If you watched America’s Got Talent this summer, you no doubt fell in love with America’s newest sweetheart, Horse, whose entire talent — and I swear I am not making up, which is why I posted that banner pic as proof — was getting drilled hecka hard in the nuts with stuff. We briefly discussed this debonair man-about-town back in June, but I feel like I should take a minute to update you on the life and times of Horse: He didn’t win America’s Got Talent, and he recently broke a bunch of ribs and pooped his pants. EVERYTHING’S COMING UP HORSE.
According to TMZ (naturally), the testicle mutilation aficionado was doing a stunt where he was “supposed to jump from a two-story roof and land crotch-first on a wooden plank” (again, naturally), but he accidentally landed on a bucket of cement that was supporting the plank, and the force broke his ribs and caused his bowels to empty into his drawers. Nooooooooooooooooo thank you.

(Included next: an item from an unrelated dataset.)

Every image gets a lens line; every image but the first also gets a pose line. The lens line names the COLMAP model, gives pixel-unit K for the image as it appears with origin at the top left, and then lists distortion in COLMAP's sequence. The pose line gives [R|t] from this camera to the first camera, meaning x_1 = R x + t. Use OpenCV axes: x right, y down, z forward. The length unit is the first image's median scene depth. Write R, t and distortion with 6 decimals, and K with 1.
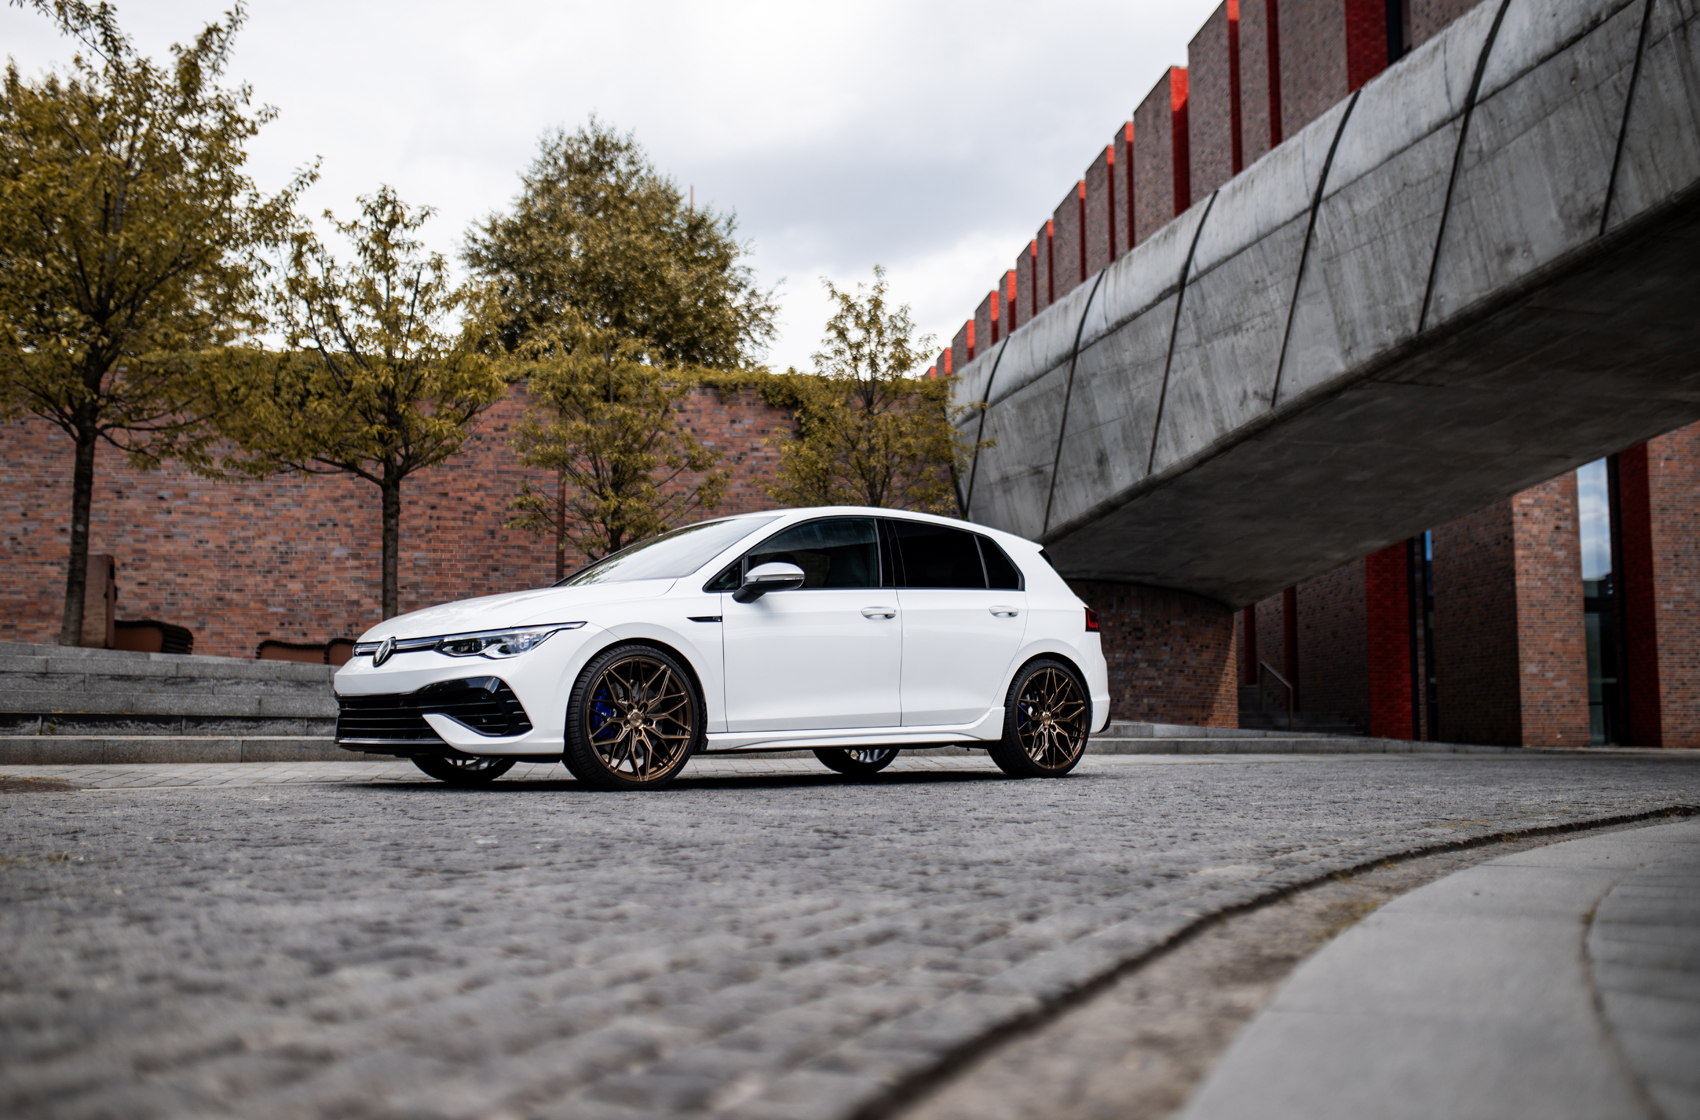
lens RADIAL K [[1708.7, 0, 850.0], [0, 1708.7, 560.0], [0, 0, 1]] dist [-0.034943, 0.097287]
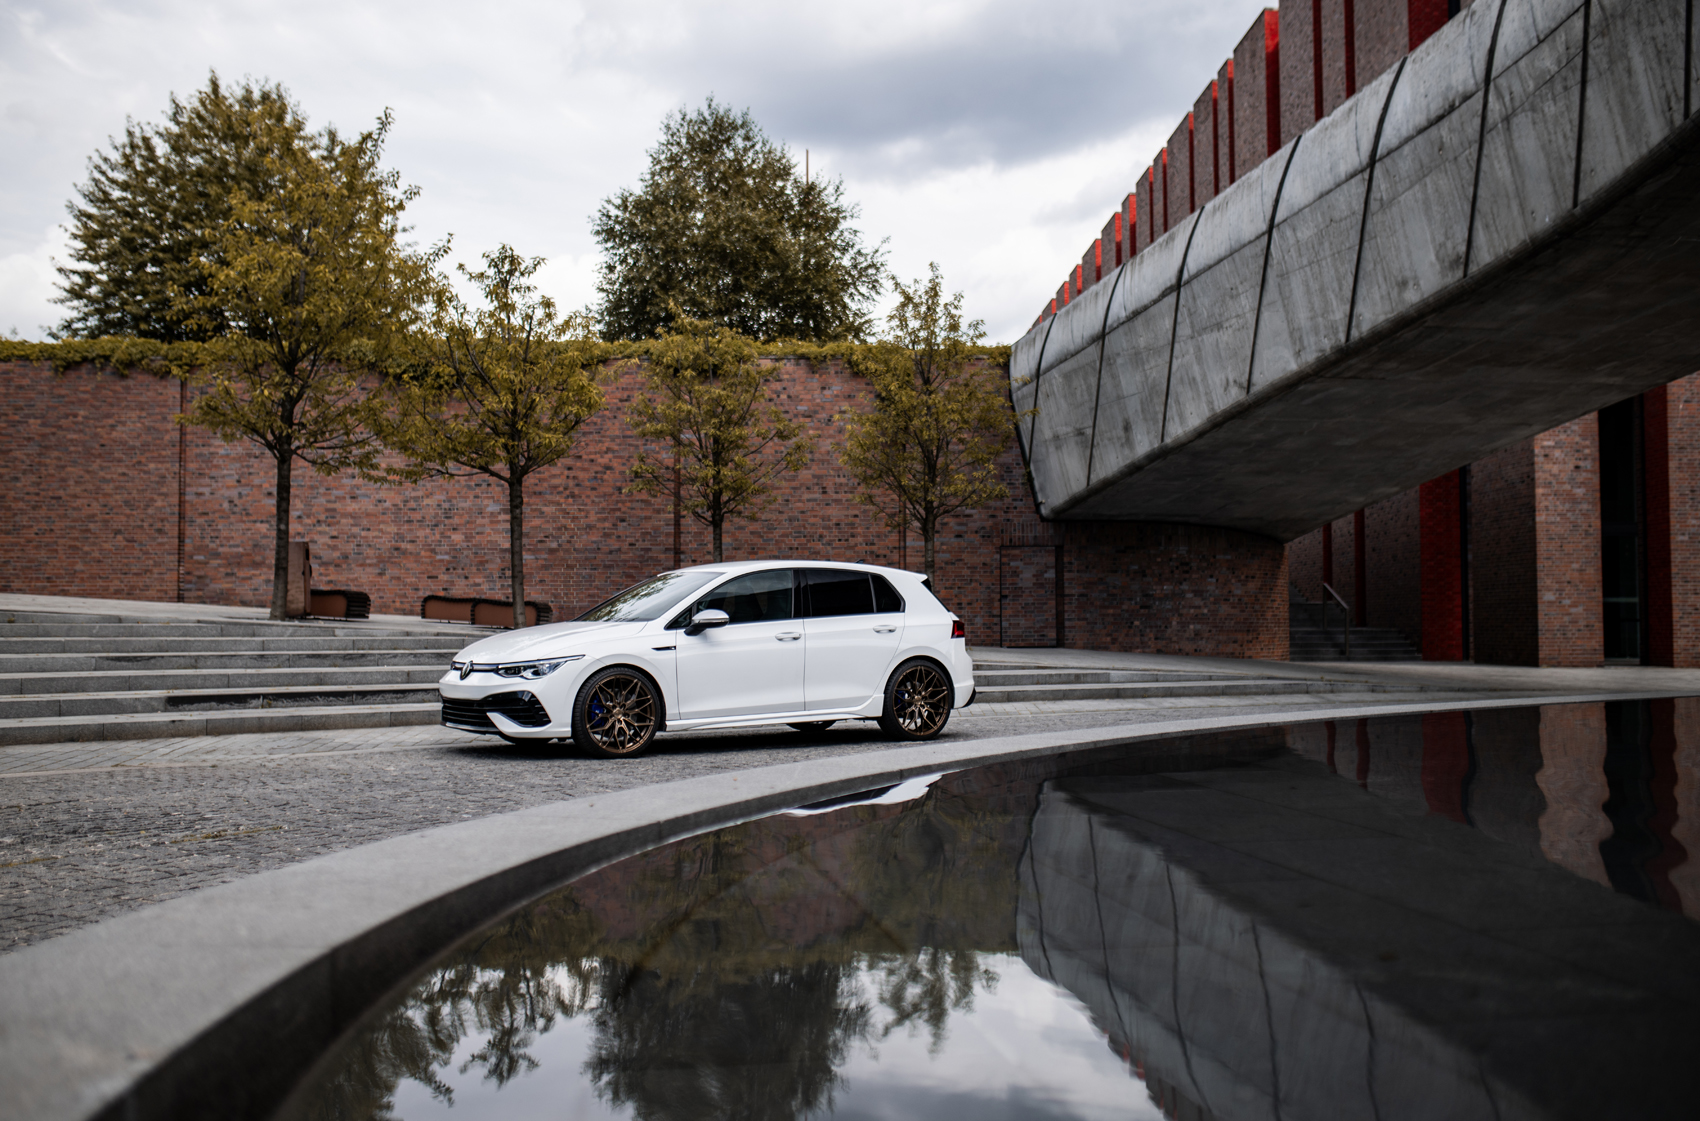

Look at the bright side: at least he didn’t subject himself to dozens of violent sack assaults in front of millions of people only to lose a talent contest to a dog that can do flips. Oh, wait…



MIKE JUDGE WUZ RIGHT
brilliant
jeebus, that movie is prophecy
Horse was a one trick pony….
I actually found him amusing the first two times he performed, but quickly lost interest in him after his extreme pouting following his super hero routine…
…the testicle mutilation aficionado was doing a stunt where he was “supposed to jump from a two-story roof and land crotch-first on a wooden plank”…
That is literally the same exact plot of “Ow! My Balls!”
Yeah that’s what I was telling people. The first time I saw him I was like Homer after watching “Man Getting Hit By Football” (“Give that man the ten thousand dollars!”), but then quickly realized Idiocracy was coming true
He didn’t win?
Demolishing your balls for fame and glory is a harsh mistress. Also, I’m not sure, but I’m pretty sure he jizzed in his pants during that AGT bit.
Luckily he didn’t hit his head…….that could have caused him to become a freakin’ idiot….
oh wait…
“Everything’s Coming Up Horse” sounds like a show in Tijuana.
But but but Simpsons taught me EVERYONE loves guys getting hit in the nuts. Wait a minute homie didn’t use a football.
The hell does he say at the beginning of that. Is he comparing himself to a Pokemon?
Would you rather be him…or a replacement referee?